I don’t follow, sorry. Can you give more context?

Hi Sír. I have a housing datasets whose target variable is a positively skewed distribution. So far that’s the only variable I have seen to be skewed although I think there will be more. Now I have read that there is need to make this distribution approximately a normal distribution using log transformation. But the challenge I’m facing right now is how to perform log transformation on the price feature in the housing dataset. I’d like to if there is a scikit-learn library for this and if not how should I go about it? More so I plan on using linear regression to predict housing prices for this dataset.

You can use a boxcox transform to fix the skew:

https://machinelearningmastery.com/power-transform-time-series-forecast-data-python/

Hi Jason

I am using MinMaxScaler preprocessing technique to normalize my data. I have data of 200 patients, where each patient data for single electrode is 20 seconds i.e. 10240 sample.Then, the dimension of my data is 200*10240. I want to rescale my data row-wise but MinMaxScaler scale the data column wise which may not be correct for my data as i want to rescale my data accordingly 1*10240.
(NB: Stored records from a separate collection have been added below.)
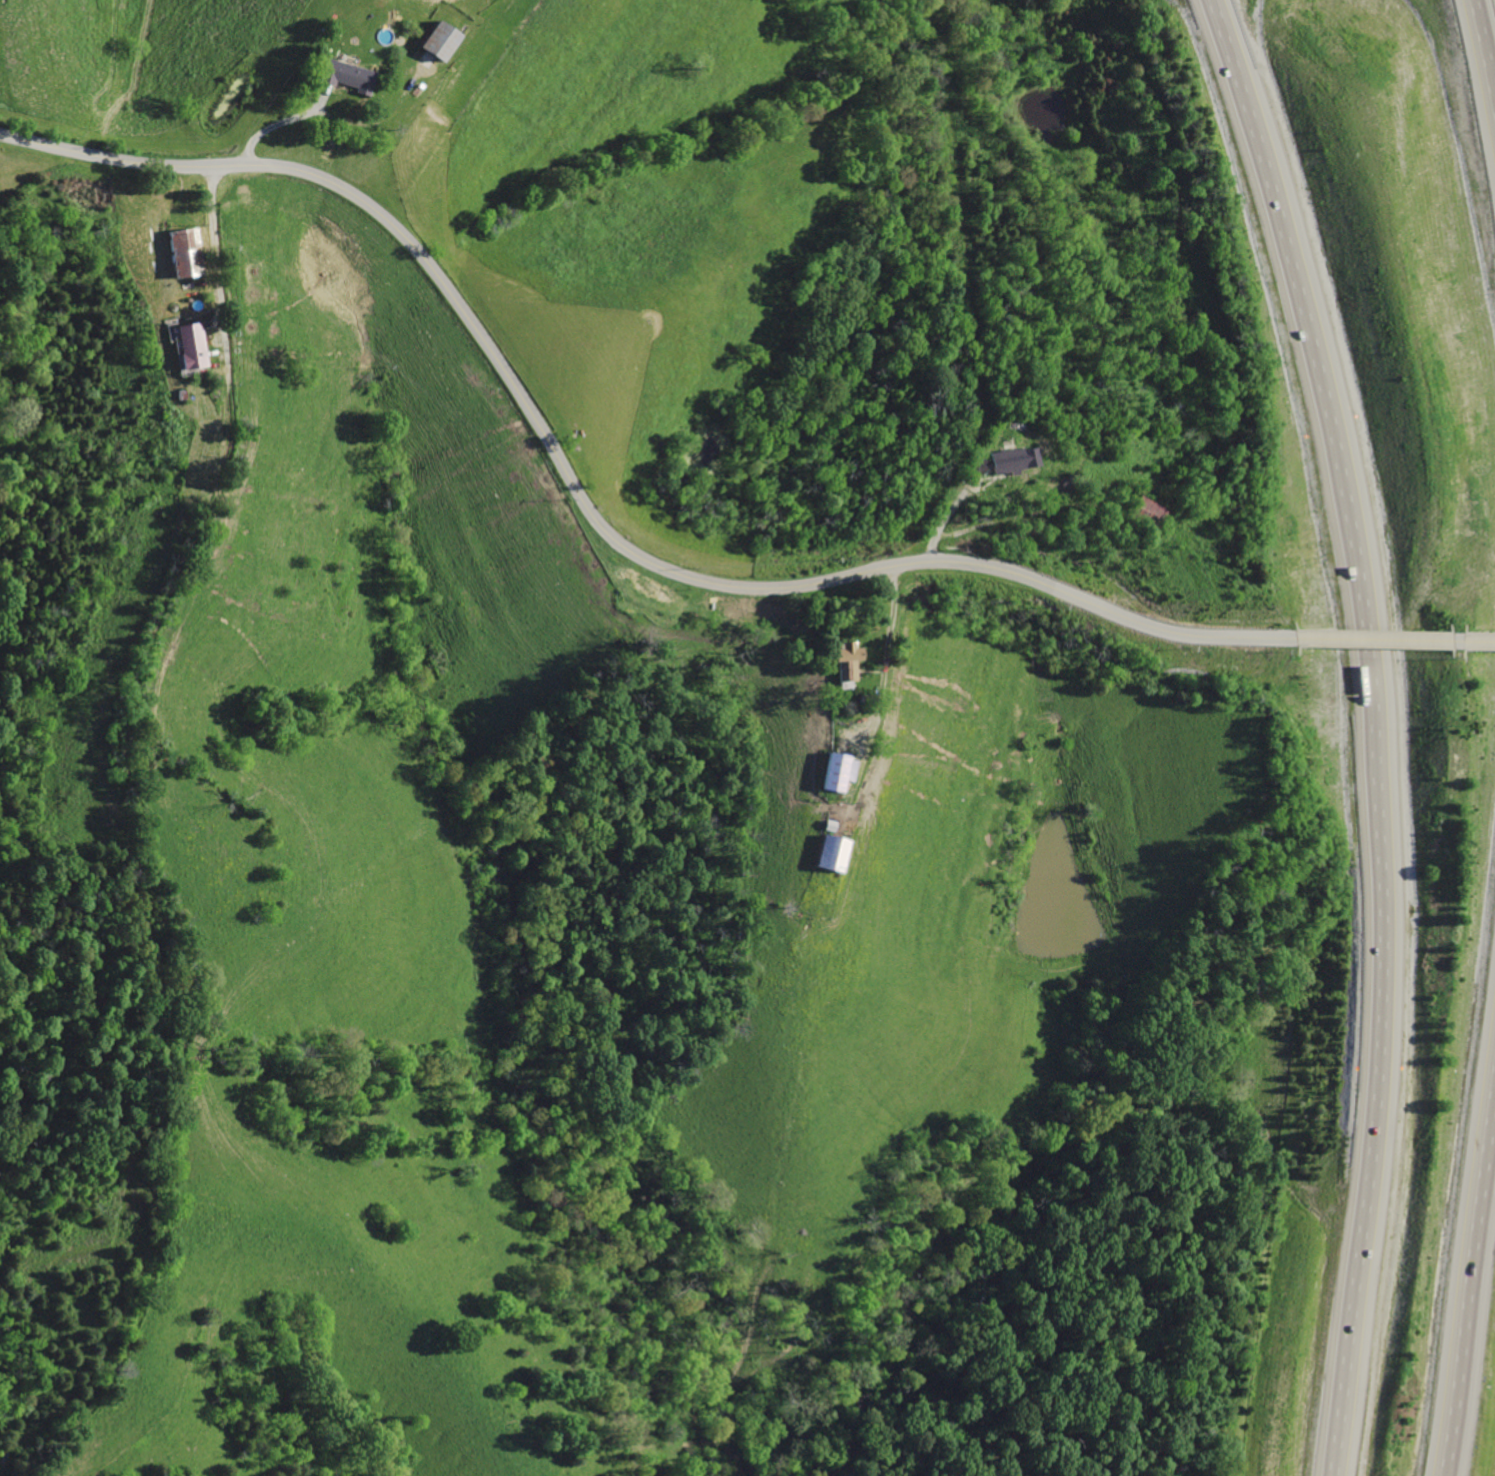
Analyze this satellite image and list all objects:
road: (1488, 24)
building: (446, 41)
building: (357, 78)
building: (187, 251)
building: (195, 347)
building: (1008, 457)
road: (584, 504)
road: (933, 548)
road: (1368, 641)
road: (1449, 643)
road: (1475, 643)
road: (887, 644)
building: (840, 660)
road: (1371, 728)
building: (833, 772)
road: (157, 826)
building: (825, 853)
road: (1477, 1347)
What changes are required in order to operate row wise independently of other electrode?

In general, each column of data represents a separate feature that may have a different scale or units from other columns.
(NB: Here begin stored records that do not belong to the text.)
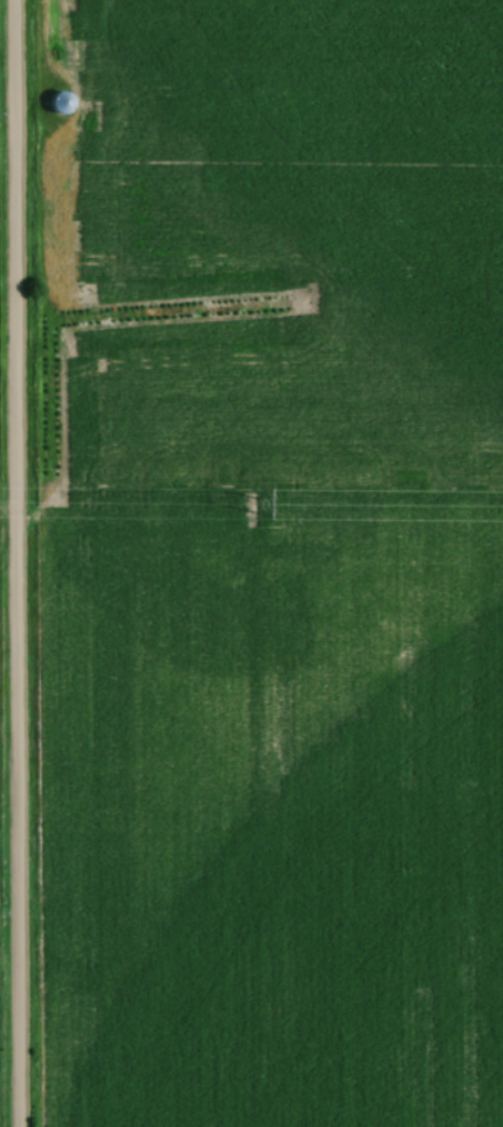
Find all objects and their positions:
building: (63, 104)
power tower: (250, 505)
road: (10, 563)

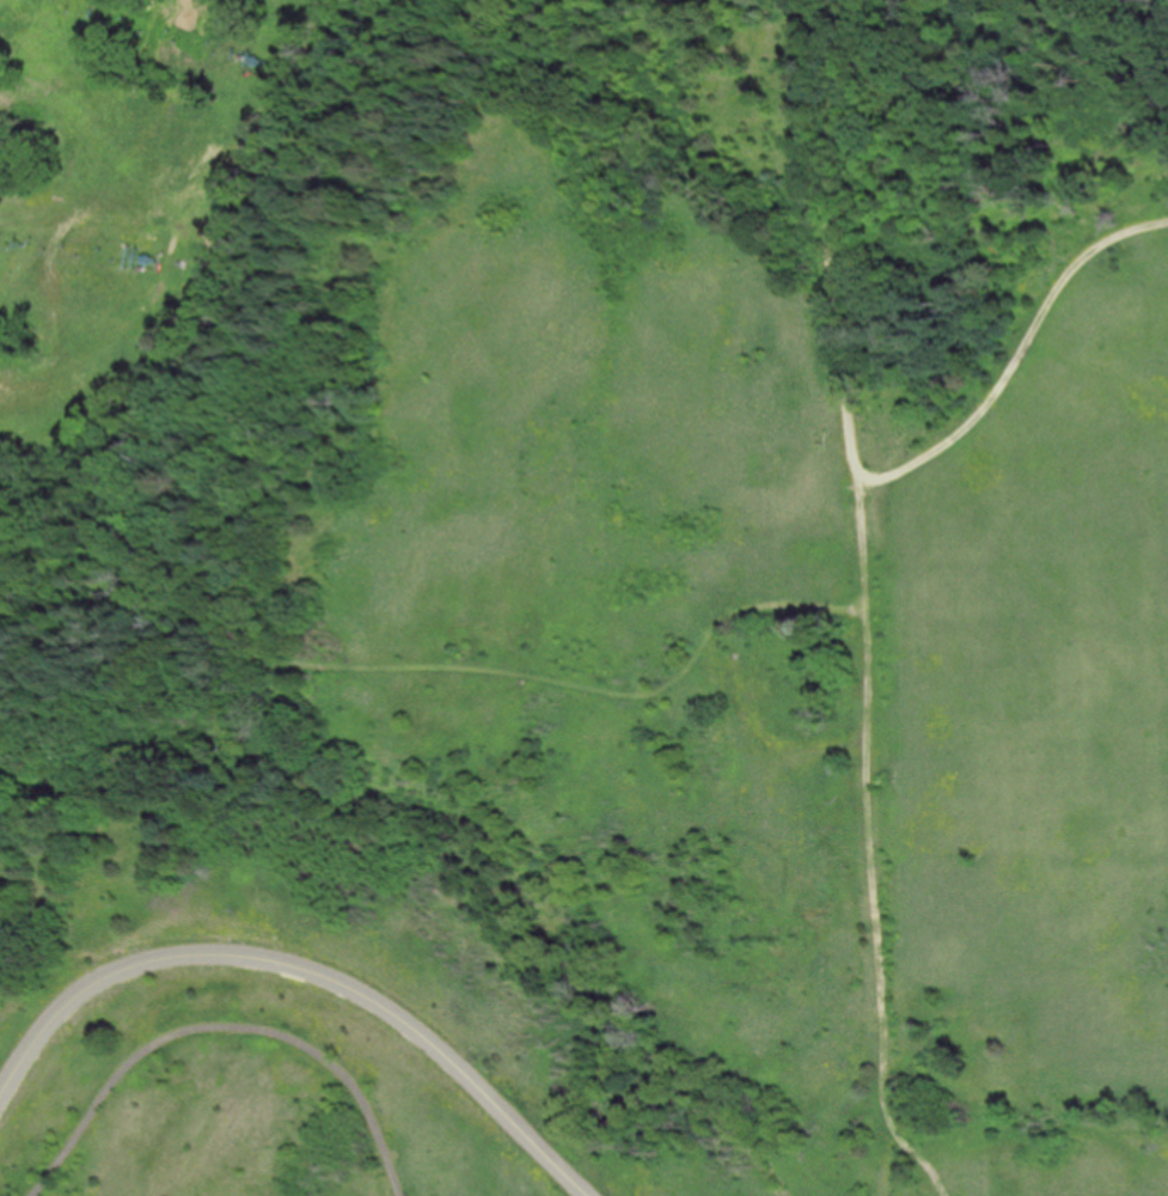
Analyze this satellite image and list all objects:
aerialway pylon: (92, 14)
aerialway pylon: (234, 55)
ski resort: (145, 175)
aerialway pylon: (21, 243)
road: (849, 244)
road: (1024, 356)
road: (872, 545)
park: (635, 652)
road: (431, 659)
road: (876, 901)
road: (303, 976)
road: (224, 1026)
road: (923, 1156)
For this reason, it is good practice to scale data column-wise.

Does that help?

HEllo sir,

I have colleted 1000 tweets on demonetization. Then i am extracting different features like pos based, lexiocn based fetaures, morphological features, ngram features.So different feature vectors are created for each type and then they are stacked column wise. I have divided dataset of 1000 tweets into 80% as training and 20% as testing. I have trained svm classifier but accuracy is not more than 60%.
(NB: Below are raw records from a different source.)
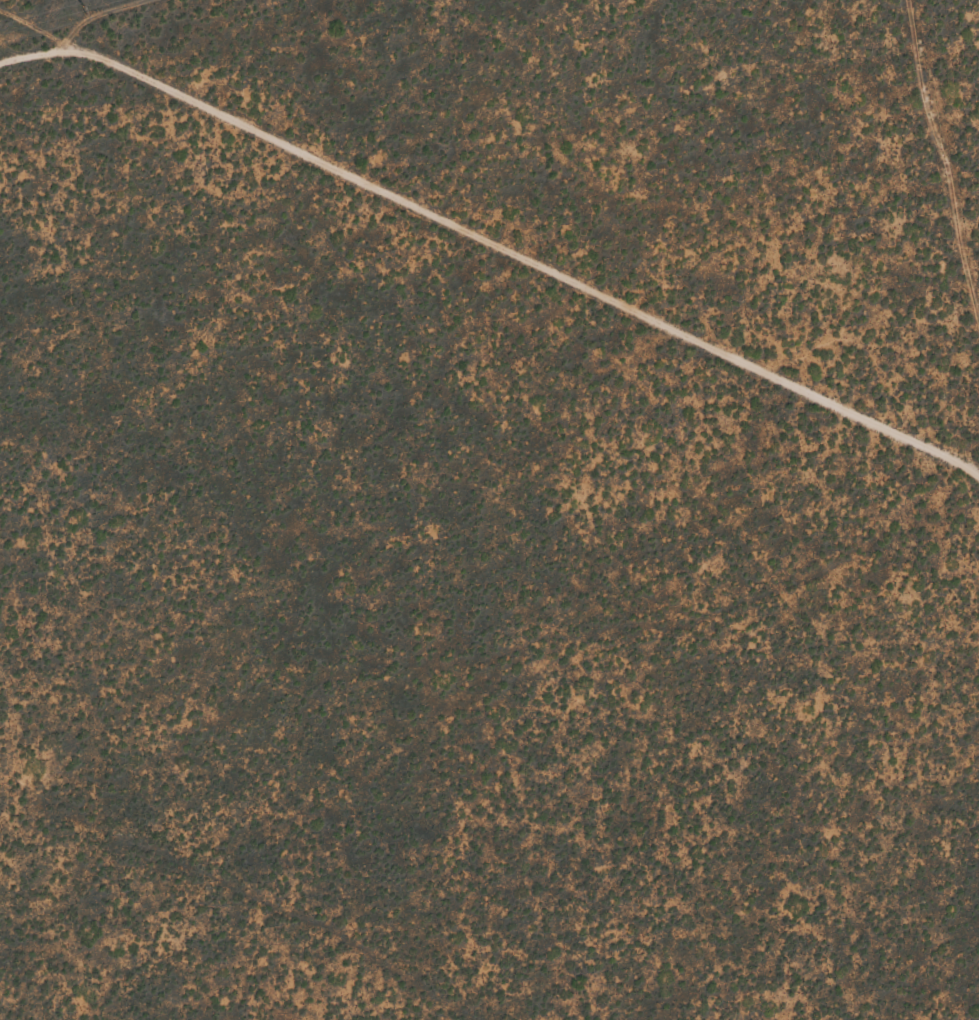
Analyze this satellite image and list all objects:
power tower: (78, 10)
road: (960, 98)
road: (489, 374)

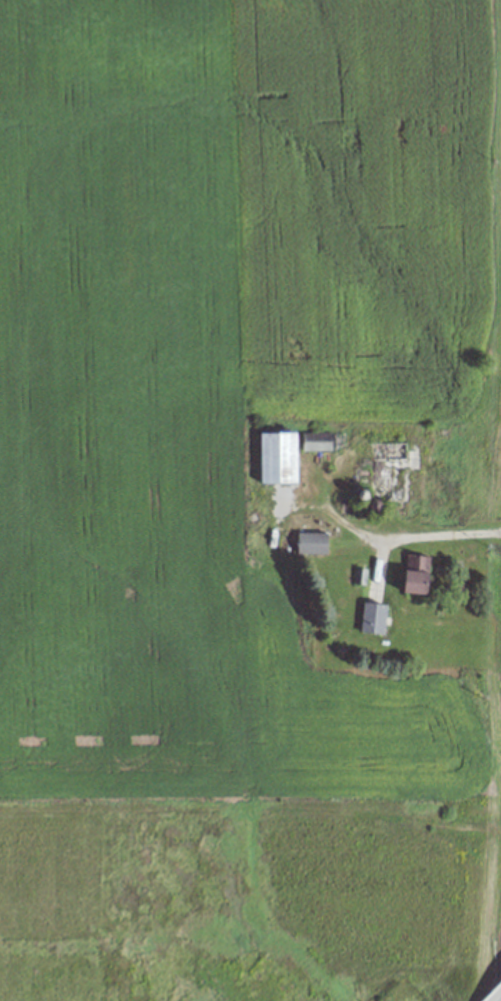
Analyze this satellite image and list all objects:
building: (318, 442)
building: (279, 459)
crop: (217, 468)
building: (391, 472)
road: (405, 535)
building: (312, 543)
building: (418, 574)
building: (374, 618)

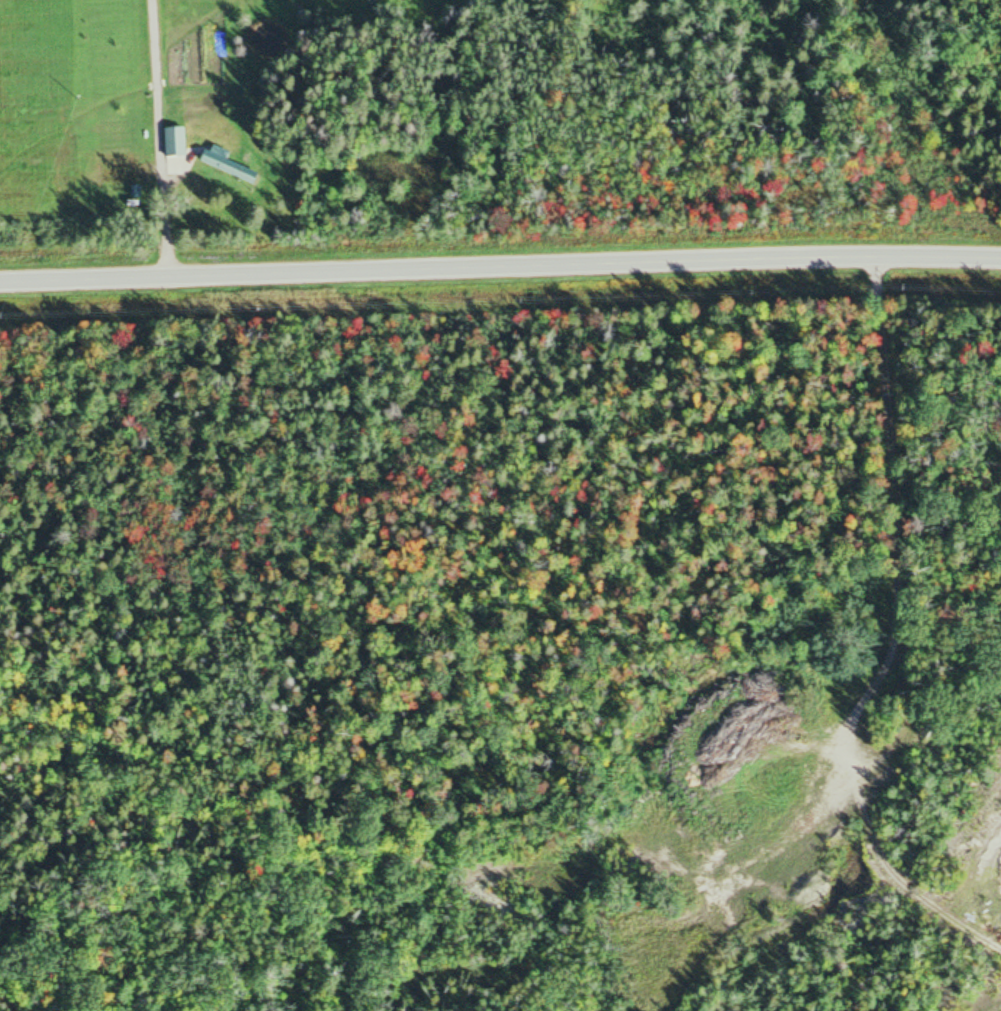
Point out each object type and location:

How should i improve accuracy or which feature selection should i need to use?

Thanks

Here are some ideas:

http://machinelearningmastery.com/machine-learning-performance-improvement-cheat-sheet/

Big Question is for me. Why should we use random values for weight and Bias value?

Good question.

Neural nets use random initial values for the weights. This is by design. It allows the learning algorithn (batch/mini-batch/stochastic gradient descent) to explore the weight space from a different starting point each time the model is evaluated, removing bias in the training process.

It is why it is a good idea to evaluate a neural net by training multiple instances of the model:

https://machinelearningmastery.com/evaluate-skill-deep-learning-models/

Does that help?

X = array[:,0:8]

Y = array[:,8] I have doubt here X is only 0 to right feature and Y is target 8th column right .

Confirm it by inspecting the data, it is correct.

Learn more about array slicing and ranges in python here:

https://machinelearningmastery.com/index-slice-reshape-numpy-arrays-machine-learning-python/

Thank you so much for all of your help – I have learned a ton from all of your posts!

I have a project where I have 54 input variables, and 8 output variables. I have decent results from what I have learned from you. However, I have standardized all my input variables, and I think I could achieve better performance if I only standardize some of them. Meaning, 5 of the input columns are the same variable type as the outputs, I think it would be better not to scaler this. Additionally, I one of the inputs in the month of the year – I do not think that that needs to be standardized either.

Does my thought process to do selective preprocessing make any sense? Is it possible to do this?

Thank you

You’re welcome Sam.

Perhaps. I would recommend designing and running careful experiments to test your idea. Let the results guide you rather than “best practice”.

Hi, Jason,

Really helpful article. I tried to access the Pima Indian diabetes dataset and it’s no longer available to download at the link provided due to permission restrictions.

Note that I provided an alternate link in the post.

Here it is again:

https://raw.githubusercontent.com/jbrownlee/Datasets/master/pima-indians-diabetes.data.csv

Somehow I missed that. Thanks! 🙂

No probs.

I have n-dimensional binary data. Suggest some good classifier for binary data-set.

Try a suite of methods and see what works best for your specific dataset.